● Task item
Type out each record word for word. Pictures stay out.

*** Provided entries Section Begins ***

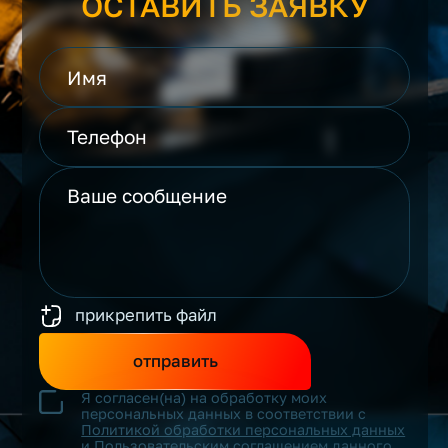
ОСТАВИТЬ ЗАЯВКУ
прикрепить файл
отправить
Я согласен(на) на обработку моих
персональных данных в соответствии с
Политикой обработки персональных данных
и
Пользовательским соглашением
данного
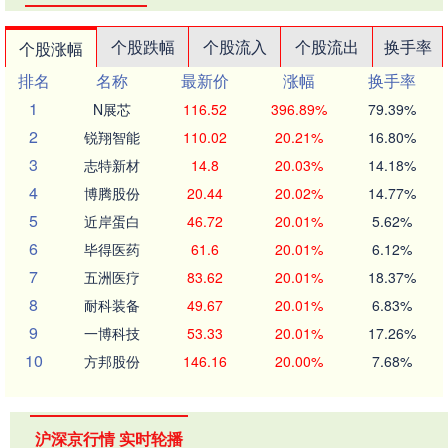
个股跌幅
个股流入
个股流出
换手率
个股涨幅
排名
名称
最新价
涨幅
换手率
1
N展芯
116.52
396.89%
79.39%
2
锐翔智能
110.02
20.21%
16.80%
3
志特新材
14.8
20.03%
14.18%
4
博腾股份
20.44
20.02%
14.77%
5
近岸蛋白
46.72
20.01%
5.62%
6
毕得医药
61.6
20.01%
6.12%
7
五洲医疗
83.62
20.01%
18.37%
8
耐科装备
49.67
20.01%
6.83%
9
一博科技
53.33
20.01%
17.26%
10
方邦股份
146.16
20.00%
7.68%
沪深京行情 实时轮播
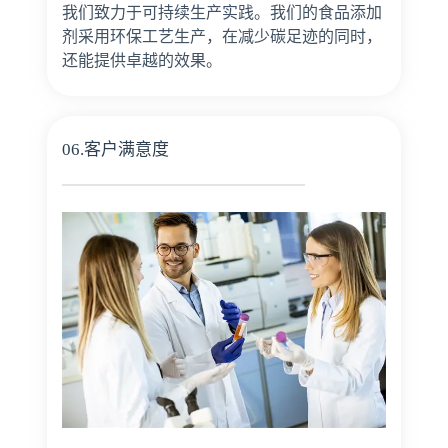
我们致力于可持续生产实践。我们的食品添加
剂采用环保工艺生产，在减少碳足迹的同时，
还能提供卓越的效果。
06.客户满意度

*** Provided entries Section Ends ***

● Written answer
ОСТАВИТЬ ЗАЯВКУ
прикрепить файл
отправить
Я согласен(на) на обработку моих
персональных данных в соответствии с
Политикой обработки персональных данных
и
Пользовательским соглашением
данного
个股跌幅
个股流入
个股流出
换手率
个股涨幅
排名
名称
最新价
涨幅
换手率
1
N展芯
116.52
396.89%
79.39%
2
锐翔智能
110.02
20.21%
16.80%
3
志特新材
14.8
20.03%
14.18%
4
博腾股份
20.44
20.02%
14.77%
5
近岸蛋白
46.72
20.01%
5.62%
6
毕得医药
61.6
20.01%
6.12%
7
五洲医疗
83.62
20.01%
18.37%
8
耐科装备
49.67
20.01%
6.83%
9
一博科技
53.33
20.01%
17.26%
10
方邦股份
146.16
20.00%
7.68%
沪深京行情 实时轮播
我们致力于可持续生产实践。我们的食品添加
剂采用环保工艺生产，在减少碳足迹的同时，
还能提供卓越的效果。
06.客户满意度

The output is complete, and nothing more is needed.